## Problem to solve
Reproduce word for word the part of the passage below about a mother going back to work that begins with the words "3. God Knows" and ends after the words "a regular basis.".


  1. Your Child Loves You! My little guy loves me and that love did not change because I went back to work. I visit him every day at lunch and he always has a bright smile and begins to tell me with excitement about his day. His love is unconditional. For that I am grateful. It is all too easy as a mom to make ourselves feel guilty for a number of things. But, our children see us more graciously than we see ourselves.
  2. More Intentional. I have always tried to be intentional with our family time. I never wanted to be the family that all we did was watch TV together. But, it is easy to do when you stay _MG_2659at home all day. Once I began to work outside the home I have found that our family time became more intentional. Less TV time and more playing games, going to the park, evening walks and lots of lego time. It’s not that we were less intentional before, it’s more that we cherish every moment and want to make it count. Even if it is simply hanging out at the house running around like robots.
  3. God Knows Best! Our plans are just that, they are ours. God’s plans typically will differ from what we planned. But, I have learned through the years that He always has a reason for what He does and His plans are always better than I could have done myself.
  4. Making Friends. There is nothing more special than watching my son make friends! He gets excited every day when he walks in to a room full of his best buddies. In our families situation it was not always easy to spend time with friends when I wasn’t working because we are a one car family. Many days we were stuck at home. This has offered a chance for my little guy to play with friends on a regular basis.

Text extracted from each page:

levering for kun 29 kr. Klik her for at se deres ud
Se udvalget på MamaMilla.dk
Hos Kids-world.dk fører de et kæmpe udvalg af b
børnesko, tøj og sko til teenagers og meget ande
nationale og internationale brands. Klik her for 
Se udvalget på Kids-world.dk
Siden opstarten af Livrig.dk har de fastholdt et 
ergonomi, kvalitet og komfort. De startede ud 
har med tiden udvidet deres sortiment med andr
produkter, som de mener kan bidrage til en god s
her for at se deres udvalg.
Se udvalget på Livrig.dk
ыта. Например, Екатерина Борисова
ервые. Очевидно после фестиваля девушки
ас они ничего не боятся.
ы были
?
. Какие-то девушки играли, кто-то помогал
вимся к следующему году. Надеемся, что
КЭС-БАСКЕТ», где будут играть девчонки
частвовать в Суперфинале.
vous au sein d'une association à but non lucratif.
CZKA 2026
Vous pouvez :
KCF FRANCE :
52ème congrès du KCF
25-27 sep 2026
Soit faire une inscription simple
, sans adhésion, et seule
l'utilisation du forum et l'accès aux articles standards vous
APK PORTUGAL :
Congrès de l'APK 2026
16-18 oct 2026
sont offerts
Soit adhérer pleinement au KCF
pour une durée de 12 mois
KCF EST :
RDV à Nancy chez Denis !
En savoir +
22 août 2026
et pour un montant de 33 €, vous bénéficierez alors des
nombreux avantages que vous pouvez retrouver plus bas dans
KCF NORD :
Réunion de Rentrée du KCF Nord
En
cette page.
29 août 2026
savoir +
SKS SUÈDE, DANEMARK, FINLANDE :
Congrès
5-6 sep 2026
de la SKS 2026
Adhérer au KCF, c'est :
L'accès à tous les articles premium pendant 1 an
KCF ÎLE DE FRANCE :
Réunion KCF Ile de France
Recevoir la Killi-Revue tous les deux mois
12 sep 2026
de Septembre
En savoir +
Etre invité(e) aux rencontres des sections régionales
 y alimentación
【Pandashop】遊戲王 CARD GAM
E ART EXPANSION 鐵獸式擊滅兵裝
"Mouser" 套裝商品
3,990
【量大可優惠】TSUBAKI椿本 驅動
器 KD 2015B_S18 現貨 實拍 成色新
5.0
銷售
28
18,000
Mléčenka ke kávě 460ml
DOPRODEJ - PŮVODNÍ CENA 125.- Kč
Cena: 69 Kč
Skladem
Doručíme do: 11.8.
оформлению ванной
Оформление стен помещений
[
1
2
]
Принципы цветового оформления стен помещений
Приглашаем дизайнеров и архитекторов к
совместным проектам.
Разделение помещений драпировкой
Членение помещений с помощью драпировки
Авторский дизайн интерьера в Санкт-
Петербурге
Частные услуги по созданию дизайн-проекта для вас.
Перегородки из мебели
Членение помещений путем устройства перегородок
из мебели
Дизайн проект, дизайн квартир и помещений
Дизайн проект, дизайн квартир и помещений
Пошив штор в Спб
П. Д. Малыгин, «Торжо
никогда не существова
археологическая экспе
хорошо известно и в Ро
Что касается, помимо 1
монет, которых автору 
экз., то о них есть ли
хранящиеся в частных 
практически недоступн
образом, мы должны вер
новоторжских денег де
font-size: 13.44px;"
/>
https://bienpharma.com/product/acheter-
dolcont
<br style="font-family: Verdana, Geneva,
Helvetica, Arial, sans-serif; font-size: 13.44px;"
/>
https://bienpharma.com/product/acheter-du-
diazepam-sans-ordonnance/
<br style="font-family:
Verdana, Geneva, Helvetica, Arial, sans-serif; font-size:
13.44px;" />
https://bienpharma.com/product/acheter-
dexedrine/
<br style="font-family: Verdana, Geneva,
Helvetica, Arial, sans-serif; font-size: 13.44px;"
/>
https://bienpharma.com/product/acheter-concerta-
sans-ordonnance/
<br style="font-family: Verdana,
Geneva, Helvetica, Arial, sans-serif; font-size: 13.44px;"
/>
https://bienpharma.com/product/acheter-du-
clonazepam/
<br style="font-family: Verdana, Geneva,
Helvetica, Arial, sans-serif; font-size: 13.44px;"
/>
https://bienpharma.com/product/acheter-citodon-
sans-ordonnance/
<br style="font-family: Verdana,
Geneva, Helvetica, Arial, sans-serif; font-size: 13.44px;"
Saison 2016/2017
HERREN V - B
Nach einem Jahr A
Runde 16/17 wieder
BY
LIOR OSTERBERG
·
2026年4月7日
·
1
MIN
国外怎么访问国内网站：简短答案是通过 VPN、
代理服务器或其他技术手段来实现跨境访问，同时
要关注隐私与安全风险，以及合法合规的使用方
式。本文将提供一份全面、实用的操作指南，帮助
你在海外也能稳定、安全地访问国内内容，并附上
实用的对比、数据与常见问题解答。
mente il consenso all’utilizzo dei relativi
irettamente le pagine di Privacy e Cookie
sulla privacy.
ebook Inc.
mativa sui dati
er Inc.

## Exercise solution
3. God Knows Best! Our plans are just that, they are ours. God’s plans typically will differ from what we planned. But, I have learned through the years that He always has a reason for what He does and His plans are always better than I could have done myself.
  4. Making Friends. There is nothing more special than watching my son make friends! He gets excited every day when he walks in to a room full of his best buddies. In our families situation it was not always easy to spend time with friends when I wasn’t working because we are a one car family. Many days we were stuck at home. This has offered a chance for my little guy to play with friends on a regular basis.